What the task asks:
Rewrite the text of all the items below, replacing "Lookup Cache" with "Query Cache" everywhere and leaving everything else unchanged. Leave out the pictures.

Given information:
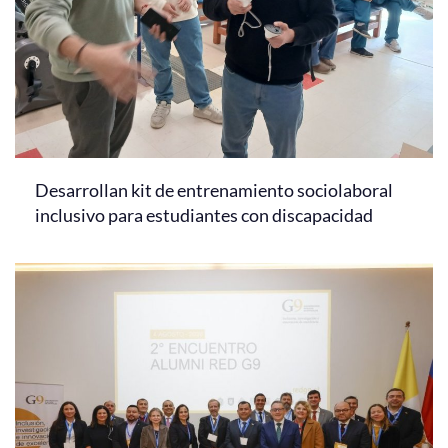
Desarrollan kit de entrenamiento sociolaboral
inclusivo para estudiantes con discapacidad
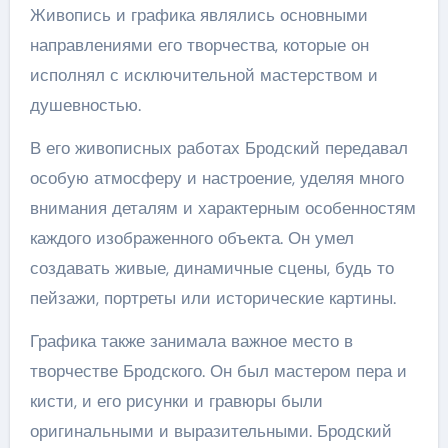
Живопись и графика являлись основными
направлениями его творчества, которые он
исполнял с исключительной мастерством и
душевностью.
В его живописных работах Бродский передавал
особую атмосферу и настроение, уделяя много
внимания деталям и характерным особенностям
каждого изображенного объекта. Он умел
создавать живые, динамичные сцены, будь то
пейзажи, портреты или исторические картины.
Графика также занимала важное место в
творчестве Бродского. Он был мастером пера и
кисти, и его рисунки и гравюры были
оригинальными и выразительными. Бродский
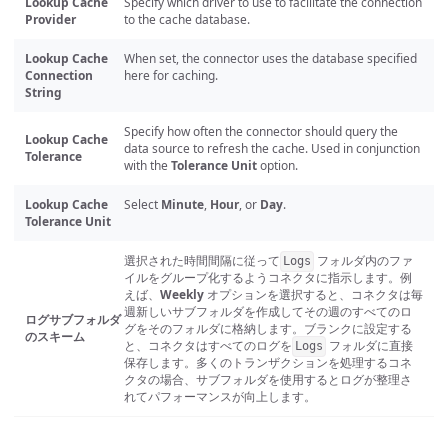
Lookup Cache
Specify which driver to use to facilitate the connection
Provider
to the cache database.
Lookup Cache
When set, the connector uses the database specified
Connection
here for caching.
String
Specify how often the connector should query the
Lookup Cache
data source to refresh the cache. Used in conjunction
Tolerance
with the
Tolerance Unit
option.
Lookup Cache
Select
Minute
,
Hour
, or
Day
.
Tolerance Unit
選択された時間間隔に従って
フォルダ内のファ
Logs
イルをグループ化するようコネクタに指示します。例
えば、
Weekly
オプションを選択すると、コネクタは毎
週新しいサブフォルダを作成してその週のすべてのロ
ログサブフォルダ
グをそのフォルダに格納します。ブランクに設定する
のスキーム
と、コネクタはすべてのログを
フォルダに直接
Logs
保存します。多くのトランザクションを処理するコネ
クタの場合、サブフォルダを使用するとログが整理さ
れてパフォーマンスが向上します。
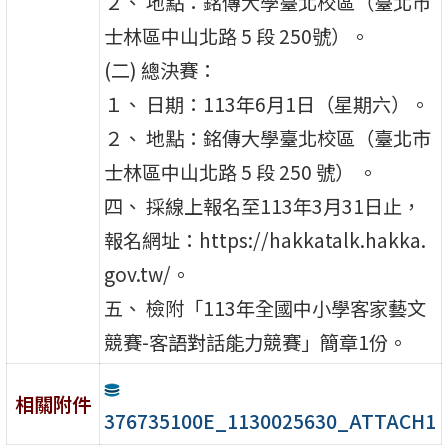
２、 地點：銘傳大學臺北校區（臺北市
士林區中山北路 5 段 250號）。
(二) 總決賽：
１、 日期：113年6月1日（星期六）。
２、 地點：銘傳大學臺北校區（臺北市
士林區中山北路 5 段 250 號） 。
四、 採線上報名至113年3月31日止，
報名網址：https://hakkatalk.hakka.
gov.tw/。
五、 檢附「113年全國中小學客家藝文
競賽-客語對話能力競賽」簡章1份。
相關附件
376735100E_1130025630_ATTACH1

Expected output:
Desarrollan kit de entrenamiento sociolaboral
inclusivo para estudiantes con discapacidad
Живопись и графика являлись основными
направлениями его творчества, которые он
исполнял с исключительной мастерством и
душевностью.
В его живописных работах Бродский передавал
особую атмосферу и настроение, уделяя много
внимания деталям и характерным особенностям
каждого изображенного объекта. Он умел
создавать живые, динамичные сцены, будь то
пейзажи, портреты или исторические картины.
Графика также занимала важное место в
творчестве Бродского. Он был мастером пера и
кисти, и его рисунки и гравюры были
оригинальными и выразительными. Бродский
Query Cache
Specify which driver to use to facilitate the connection
Provider
to the cache database.
Query Cache
When set, the connector uses the database specified
Connection
here for caching.
String
Specify how often the connector should query the
Query Cache
data source to refresh the cache. Used in conjunction
Tolerance
with the
Tolerance Unit
option.
Query Cache
Select
Minute
,
Hour
, or
Day
.
Tolerance Unit
選択された時間間隔に従って
フォルダ内のファ
Logs
イルをグループ化するようコネクタに指示します。例
えば、
Weekly
オプションを選択すると、コネクタは毎
週新しいサブフォルダを作成してその週のすべてのロ
ログサブフォルダ
グをそのフォルダに格納します。ブランクに設定する
のスキーム
と、コネクタはすべてのログを
フォルダに直接
Logs
保存します。多くのトランザクションを処理するコネ
クタの場合、サブフォルダを使用するとログが整理さ
れてパフォーマンスが向上します。
２、 地點：銘傳大學臺北校區（臺北市
士林區中山北路 5 段 250號）。
(二) 總決賽：
１、 日期：113年6月1日（星期六）。
２、 地點：銘傳大學臺北校區（臺北市
士林區中山北路 5 段 250 號） 。
四、 採線上報名至113年3月31日止，
報名網址：https://hakkatalk.hakka.
gov.tw/。
五、 檢附「113年全國中小學客家藝文
競賽-客語對話能力競賽」簡章1份。
相關附件
376735100E_1130025630_ATTACH1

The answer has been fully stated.